Copy every line of the material below without changing anything.

Recorded data:
========================================================================
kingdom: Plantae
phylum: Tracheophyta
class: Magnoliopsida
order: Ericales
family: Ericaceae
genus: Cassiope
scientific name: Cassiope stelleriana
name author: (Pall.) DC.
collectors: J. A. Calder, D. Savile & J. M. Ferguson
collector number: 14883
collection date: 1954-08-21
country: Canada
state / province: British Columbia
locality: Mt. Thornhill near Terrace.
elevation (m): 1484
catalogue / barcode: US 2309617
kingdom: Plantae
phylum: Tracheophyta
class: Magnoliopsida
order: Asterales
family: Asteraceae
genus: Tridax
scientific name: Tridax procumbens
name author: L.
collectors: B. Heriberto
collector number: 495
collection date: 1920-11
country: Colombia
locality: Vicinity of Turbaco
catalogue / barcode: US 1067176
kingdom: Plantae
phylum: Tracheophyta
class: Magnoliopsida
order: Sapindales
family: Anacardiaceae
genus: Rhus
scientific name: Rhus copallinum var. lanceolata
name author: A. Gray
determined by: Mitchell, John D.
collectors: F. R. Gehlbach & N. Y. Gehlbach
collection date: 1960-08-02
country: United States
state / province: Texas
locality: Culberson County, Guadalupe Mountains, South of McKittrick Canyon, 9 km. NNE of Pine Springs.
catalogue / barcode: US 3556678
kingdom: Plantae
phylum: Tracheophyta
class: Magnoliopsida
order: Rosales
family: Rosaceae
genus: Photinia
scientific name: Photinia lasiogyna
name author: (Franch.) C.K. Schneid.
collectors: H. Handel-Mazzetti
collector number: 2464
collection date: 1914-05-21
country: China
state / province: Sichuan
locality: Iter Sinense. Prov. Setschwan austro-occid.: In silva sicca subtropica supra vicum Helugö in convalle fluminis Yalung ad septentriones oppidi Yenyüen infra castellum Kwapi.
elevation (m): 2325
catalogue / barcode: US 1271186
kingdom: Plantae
========================================================================
EXPECTED OUTPUT:
kingdom: Plantae
phylum: Tracheophyta
class: Magnoliopsida
order: Ericales
family: Ericaceae
genus: Cassiope
scientific name: Cassiope stelleriana
name author: (Pall.) DC.
collectors: J. A. Calder, D. Savile & J. M. Ferguson
collector number: 14883
collection date: 1954-08-21
country: Canada
state / province: British Columbia
locality: Mt. Thornhill near Terrace.
elevation (m): 1484
catalogue / barcode: US 2309617
kingdom: Plantae
phylum: Tracheophyta
class: Magnoliopsida
order: Asterales
family: Asteraceae
genus: Tridax
scientific name: Tridax procumbens
name author: L.
collectors: B. Heriberto
collector number: 495
collection date: 1920-11
country: Colombia
locality: Vicinity of Turbaco
catalogue / barcode: US 1067176
kingdom: Plantae
phylum: Tracheophyta
class: Magnoliopsida
order: Sapindales
family: Anacardiaceae
genus: Rhus
scientific name: Rhus copallinum var. lanceolata
name author: A. Gray
determined by: Mitchell, John D.
collectors: F. R. Gehlbach & N. Y. Gehlbach
collection date: 1960-08-02
country: United States
state / province: Texas
locality: Culberson County, Guadalupe Mountains, South of McKittrick Canyon, 9 km. NNE of Pine Springs.
catalogue / barcode: US 3556678
kingdom: Plantae
phylum: Tracheophyta
class: Magnoliopsida
order: Rosales
family: Rosaceae
genus: Photinia
scientific name: Photinia lasiogyna
name author: (Franch.) C.K. Schneid.
collectors: H. Handel-Mazzetti
collector number: 2464
collection date: 1914-05-21
country: China
state / province: Sichuan
locality: Iter Sinense. Prov. Setschwan austro-occid.: In silva sicca subtropica supra vicum Helugö in convalle fluminis Yalung ad septentriones oppidi Yenyüen infra castellum Kwapi.
elevation (m): 2325
catalogue / barcode: US 1271186
kingdom: Plantae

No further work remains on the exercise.